Repeat the entries below word for word, omitting the pictures.

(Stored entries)

Start of Block

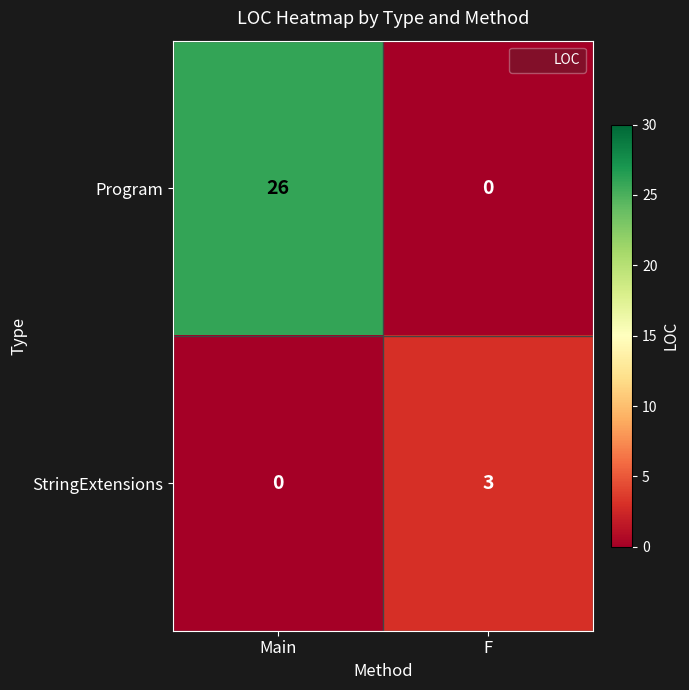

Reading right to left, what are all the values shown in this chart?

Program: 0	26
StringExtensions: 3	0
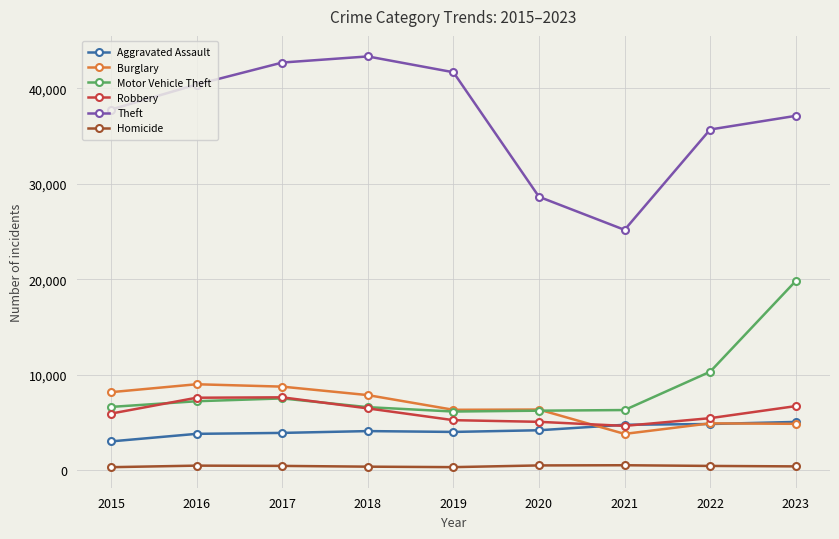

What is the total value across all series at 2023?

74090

End of Block

| REPLY TO THE EXERCISE |
Reading right to left, what are all the values shown in this chart?

Program: 0	26
StringExtensions: 3	0

What is the total value across all series at 2023?

74090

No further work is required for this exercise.